■ TASK INSTRUCTIONS
Show all lines containing "coordinate" from the data below.

■ DATA EXTRACT
────────
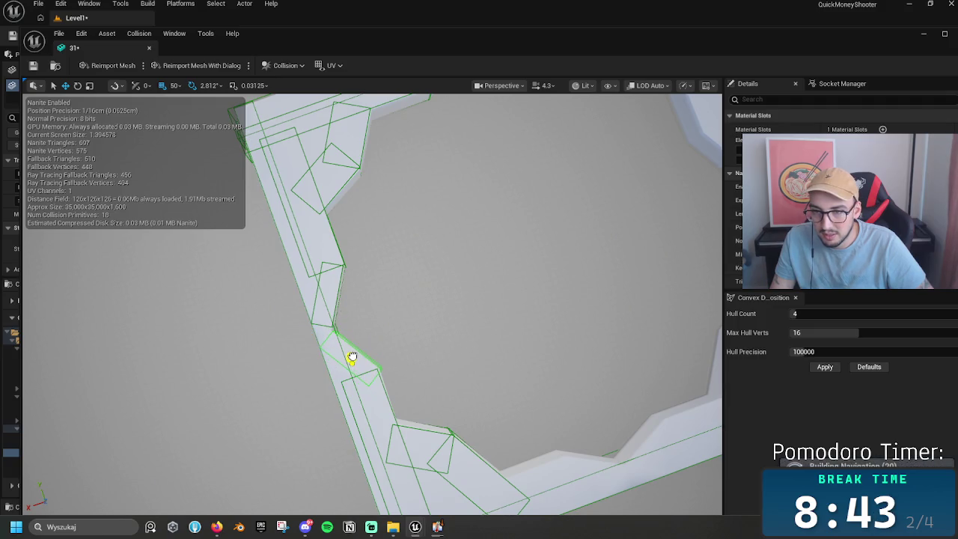
Step: Tilt the rim-corner collision box about 2.8 degrees so it fits the rim
{"action": "left_click", "coordinate": [350, 357]}
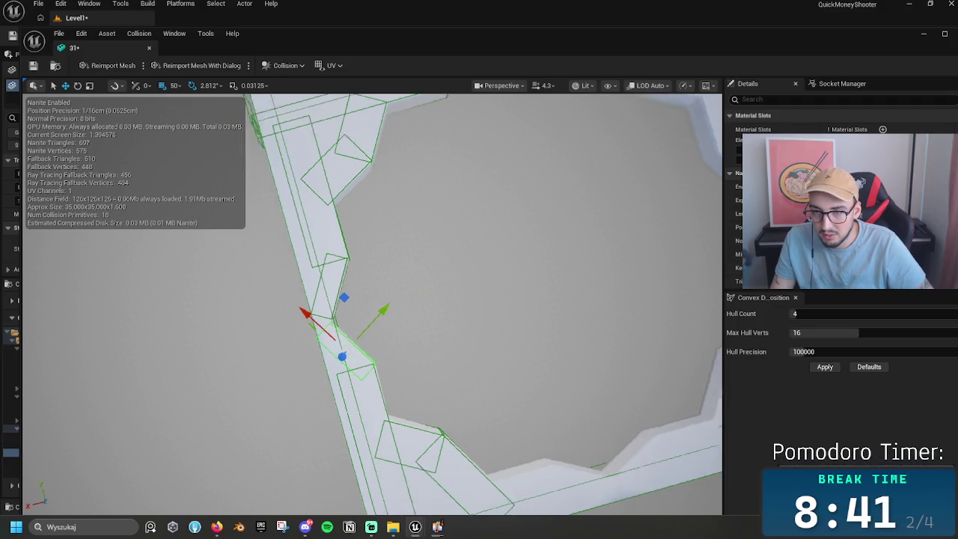
{"action": "scroll", "coordinate": [349, 357], "scroll_direction": "up", "scroll_amount": 3}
────────
■ ANSWER TO THE EXERCISE
{"action": "left_click", "coordinate": [350, 357]}
{"action": "scroll", "coordinate": [349, 357], "scroll_direction": "up", "scroll_amount": 3}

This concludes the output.